Task to complete:
Do any lines in the data below contain "Sonoros"? If so, copy every one of them.
### Listed entries ###
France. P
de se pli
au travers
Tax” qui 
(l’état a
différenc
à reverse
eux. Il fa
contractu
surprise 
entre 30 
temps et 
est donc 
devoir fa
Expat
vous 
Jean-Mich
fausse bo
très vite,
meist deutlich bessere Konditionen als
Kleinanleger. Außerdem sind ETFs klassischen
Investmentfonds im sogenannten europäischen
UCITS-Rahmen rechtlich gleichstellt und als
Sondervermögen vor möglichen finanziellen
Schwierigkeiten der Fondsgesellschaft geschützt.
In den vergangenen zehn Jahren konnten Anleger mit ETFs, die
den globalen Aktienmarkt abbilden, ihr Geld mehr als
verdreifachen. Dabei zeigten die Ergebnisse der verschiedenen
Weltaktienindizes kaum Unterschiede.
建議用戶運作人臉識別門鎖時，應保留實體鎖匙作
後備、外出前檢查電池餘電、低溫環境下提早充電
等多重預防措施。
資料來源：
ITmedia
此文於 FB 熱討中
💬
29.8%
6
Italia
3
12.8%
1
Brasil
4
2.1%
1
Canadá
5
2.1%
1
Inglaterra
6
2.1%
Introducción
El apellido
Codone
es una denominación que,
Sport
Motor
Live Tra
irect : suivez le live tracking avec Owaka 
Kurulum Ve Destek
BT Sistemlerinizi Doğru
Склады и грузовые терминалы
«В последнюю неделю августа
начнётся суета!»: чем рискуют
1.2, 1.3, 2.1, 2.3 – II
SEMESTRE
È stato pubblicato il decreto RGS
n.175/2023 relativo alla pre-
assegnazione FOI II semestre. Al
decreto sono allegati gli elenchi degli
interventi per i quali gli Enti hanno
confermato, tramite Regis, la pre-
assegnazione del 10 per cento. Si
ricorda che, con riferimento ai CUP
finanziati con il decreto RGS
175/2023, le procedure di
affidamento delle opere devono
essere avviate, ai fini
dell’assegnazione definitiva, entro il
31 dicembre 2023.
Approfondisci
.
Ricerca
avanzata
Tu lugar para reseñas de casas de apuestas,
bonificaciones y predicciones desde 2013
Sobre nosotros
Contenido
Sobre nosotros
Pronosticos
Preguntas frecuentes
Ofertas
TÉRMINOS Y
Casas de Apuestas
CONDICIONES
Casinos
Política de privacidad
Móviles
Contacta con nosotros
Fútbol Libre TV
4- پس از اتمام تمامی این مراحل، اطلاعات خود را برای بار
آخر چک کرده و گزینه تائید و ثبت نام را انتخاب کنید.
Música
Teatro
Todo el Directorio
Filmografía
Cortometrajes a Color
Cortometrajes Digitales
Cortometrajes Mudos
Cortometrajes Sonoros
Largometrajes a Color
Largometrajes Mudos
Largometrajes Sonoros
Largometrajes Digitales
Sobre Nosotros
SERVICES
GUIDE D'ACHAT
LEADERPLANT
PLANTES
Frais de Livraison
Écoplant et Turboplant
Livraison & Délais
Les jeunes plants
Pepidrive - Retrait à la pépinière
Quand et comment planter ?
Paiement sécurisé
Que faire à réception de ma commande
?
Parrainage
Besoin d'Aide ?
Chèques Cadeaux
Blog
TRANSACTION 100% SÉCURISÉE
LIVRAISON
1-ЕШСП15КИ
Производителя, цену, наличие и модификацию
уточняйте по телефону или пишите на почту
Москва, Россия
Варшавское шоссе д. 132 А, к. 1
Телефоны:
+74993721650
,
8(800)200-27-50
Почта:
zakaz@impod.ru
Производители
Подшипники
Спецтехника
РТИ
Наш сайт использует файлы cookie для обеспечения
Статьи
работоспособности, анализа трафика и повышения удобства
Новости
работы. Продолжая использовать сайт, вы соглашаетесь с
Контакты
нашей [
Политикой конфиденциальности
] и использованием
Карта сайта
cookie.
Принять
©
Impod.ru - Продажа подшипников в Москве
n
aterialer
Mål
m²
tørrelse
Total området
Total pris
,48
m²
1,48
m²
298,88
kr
###
Written solution:
Cortometrajes Sonoros
Largometrajes Sonoros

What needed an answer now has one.